I am on facebook, but have not used that application yet. I will have to check it out.


----------



## Essensia (Nov 3, 2008)

Susan, I just checked it out.  Looks like fun!  I joined with the same name and avatar as here, and I joined the Kindle Owners group.


----------



## Avalon3 (Dec 3, 2008)

I have a Shelfari widget on my myspace page.

I can't put the widget here in my profile or messages so here's the link to myspace

http://www.myspace.com/avie3

You can see my profile on Shelfari and scroll down to see the bookshelf.

I haven't entered new books for awhile but I tagged them as having them on my Kindle.

http://www.shelfari.com/o1517669678


----------



## mimikoh (Dec 1, 2008)

I've used Shelfari for awhile now, but mostly just for blogging purposes.  I like to blog some reviews every so often and I find it a good way to post what I've recently read as well as what I'm currently reading.


----------



## Author Eyes (Nov 26, 2009)

I am now on Shelfari. You're welcome to friend me:

http://www.shelfari.com/o1514420901


----------



## pidgeon92 (Oct 27, 2008)

Author Eyes said:


> I am now on Shelfari. You're welcome to friend me:


Got your friend request! We are now buddies.


----------



## Author Eyes (Nov 26, 2009)

Great, Pidgeon! 

For a while, I was spending so much time over at Goodreads, I had been neglecting my Shelfari profile. Now I've added my books and I'm seeking new friends.


----------



## anivyl (Nov 12, 2009)

I use shelfari on facebook, not on the website. albeit, the app on facebook was a little annoying and I already had the LibraryThing, so re-doing my library (which wasn't even well maintained on LibraryThing) was a little... meh. but I will give it a shot if amazon's buying it! it will be a nice social side to reading


----------



## Author Eyes (Nov 26, 2009)

Another feature I just discovered is you can find other members who are adding the same books you have.


----------



## jesscscott (Aug 5, 2009)

Man, I didn't like Shelfari at first (they took "quite a while" to merge two author accounts/profiles of mine, lol)...but I may swing by more often from now 

http://www.shelfari.com/jesscscott


----------



## BlueEyedMum (Nov 26, 2009)

Yup, I recently joined and I love it!

http://www.shelfari.com/vampire_obessesed


----------



## anivyl (Nov 12, 2009)

well, seeing how everyone's taken to it, i just started one too!
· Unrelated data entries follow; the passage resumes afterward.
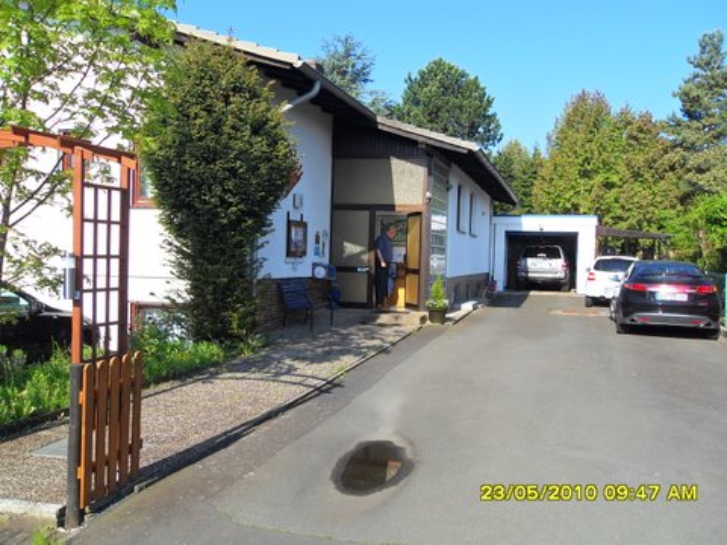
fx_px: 735
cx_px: 364
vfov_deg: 40.7
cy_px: 272
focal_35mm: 35
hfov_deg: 52.6
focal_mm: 6.3
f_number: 8.2
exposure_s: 1/125
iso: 80
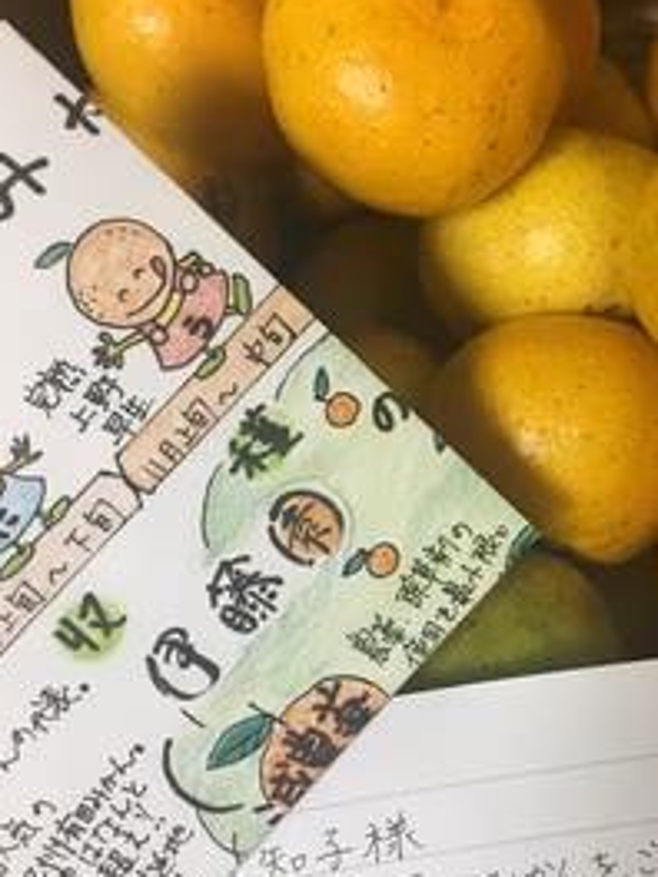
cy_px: 495
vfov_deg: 42.9
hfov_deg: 32.5
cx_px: 465
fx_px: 1115
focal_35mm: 44
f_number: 2.2
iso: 125
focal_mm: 4.15
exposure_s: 1/30
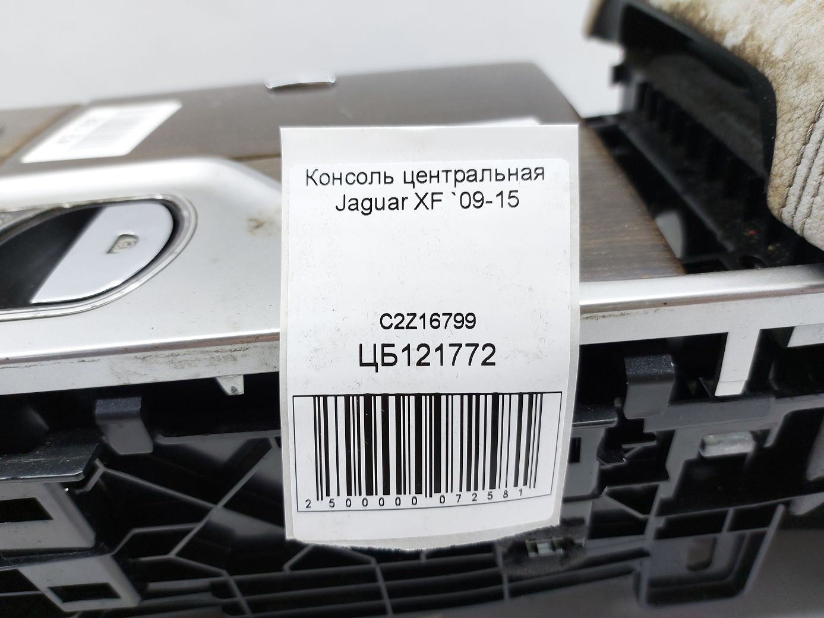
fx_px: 571
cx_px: 412
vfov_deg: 56.8
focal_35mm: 24
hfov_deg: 71.6
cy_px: 309
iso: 100
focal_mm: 5.23
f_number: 1.8
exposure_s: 1/50
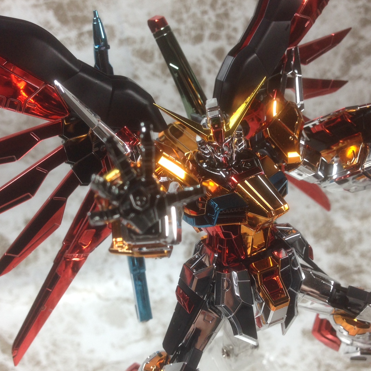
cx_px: 192
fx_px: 546
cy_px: 213
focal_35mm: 45
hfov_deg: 37.5
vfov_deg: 37.5
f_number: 2.4
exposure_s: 1/50
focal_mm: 4.12
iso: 50
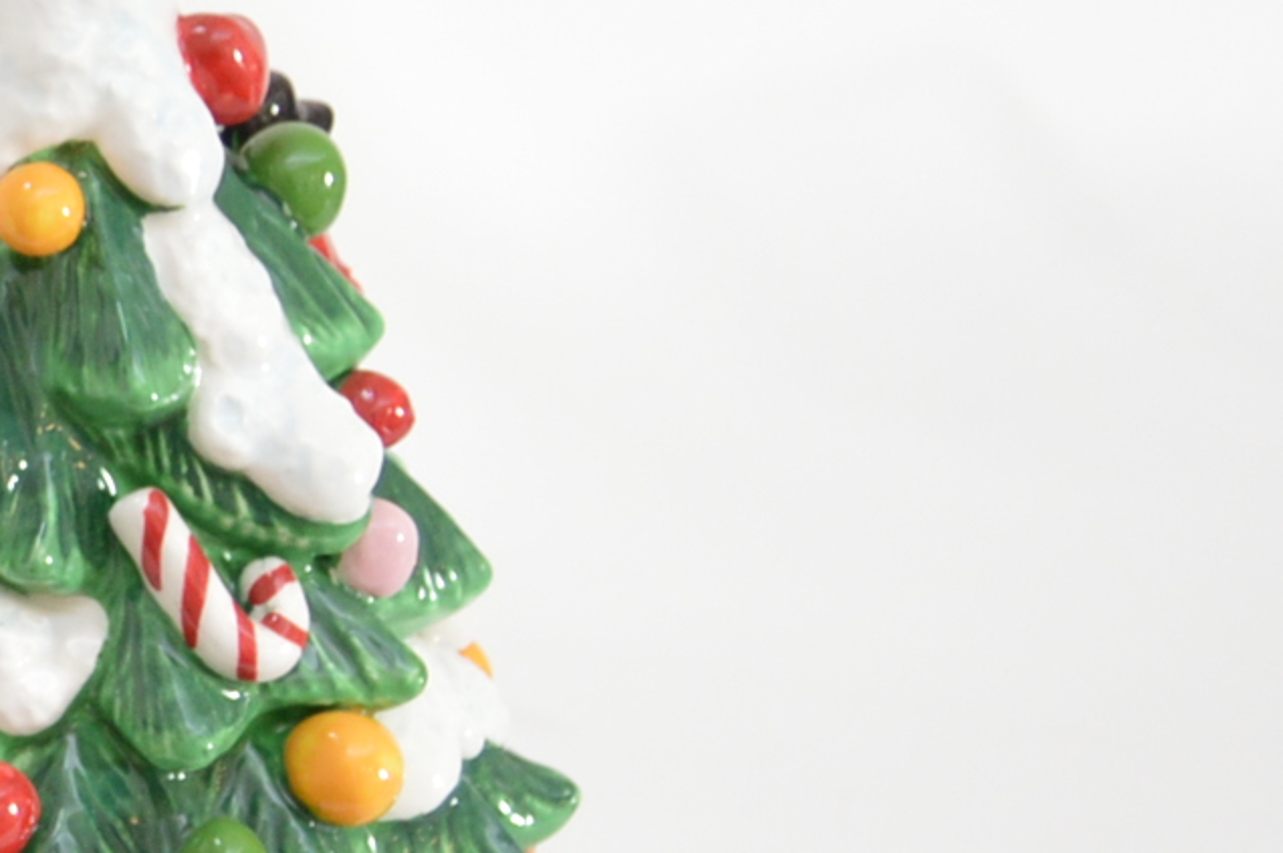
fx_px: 5555
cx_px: -811
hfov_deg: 12.3
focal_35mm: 156
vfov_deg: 8.8
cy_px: 369
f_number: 3.5
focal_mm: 22
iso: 450
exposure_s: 1/60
http://www.shelfari.com/anivyl


----------



## J.L. Penn (Mar 17, 2010)

I've been on there for awhile.  I love having my TBR list all in one place instead of scribbled here and there as it used to be.  I've also connected with some fans there, which is very cool.  It's similar to GoodReads and a couple other sites too I think.

-Jenn


----------



## mamy (Feb 28, 2010)

After reading about Shelfari I decided to take a look.  I signed up and find it much easier than Goodreads or the Facebook app.  Thanks for posting this.


----------



## HelenSmith (Mar 17, 2010)

Hello, I'm there too:

http://www.shelfari.com/emperorsclothes


----------



## L.J. Sellers novelist (Feb 28, 2010)

You reminded me that I joined Shelfari years ago, but never did much with my account there, because I got distracted with Goodreads, which I found easier to navigate. I'm looking at it now and trying to decide if it's worth my time to update. 
L.J.
http://www.shelfari.com/ljsellers


----------



## Author Eyes (Nov 26, 2009)

I find it much easier to do certain things on Shelfari. Also, I love the way the books look on the "shelf."


----------



## cheerio (May 16, 2009)

I saw this in someone signature a while ago, might need to check it out


----------



## bluefrog (Apr 6, 2010)

This looks like it could be fun. I think I'll have to create an account. 

http://www.shelfari.com/bluefrog


----------



## ScottLCollins (Dec 7, 2009)

I'm on. Trying to get my shelf up to date. 

http://www.shelfari.com/o1514554787


----------



## David McAfee (Apr 15, 2010)

I've heard of it, but I haven't joined it. Not yet, anyway. I might do that tonight. Is it similar to Goodreads?


----------



## sierra09 (Jun 20, 2009)

Yikes! I've forgotten about Shelfari until this post. I've been a member for about a year and now I suppose I really need to update the profile over there.


----------



## Brenda Carroll (May 21, 2009)

I've been on Shelfari for a couple of months now.  My shelves are slowly filling as I have time and memory.  I've read a kazillion books in my life, but everytime I go there, I go blank!  I'm listed as Brendan Carroll, of course, d'oh! And I would like to have friends.  It's lonely out there on the shelves with just my books.


----------



## freelantzer (Apr 28, 2010)

I've been on Shelfari for a couple of years now. It's kind of silly, but I get a sense of accomplishment when I can move a book from Books I am Reading  to my Books I Have Read shelf. 

There's a feature that I've been noticing that I never noticed before. On my home page, it says how many books I have read this year compared to last year. Cool.


----------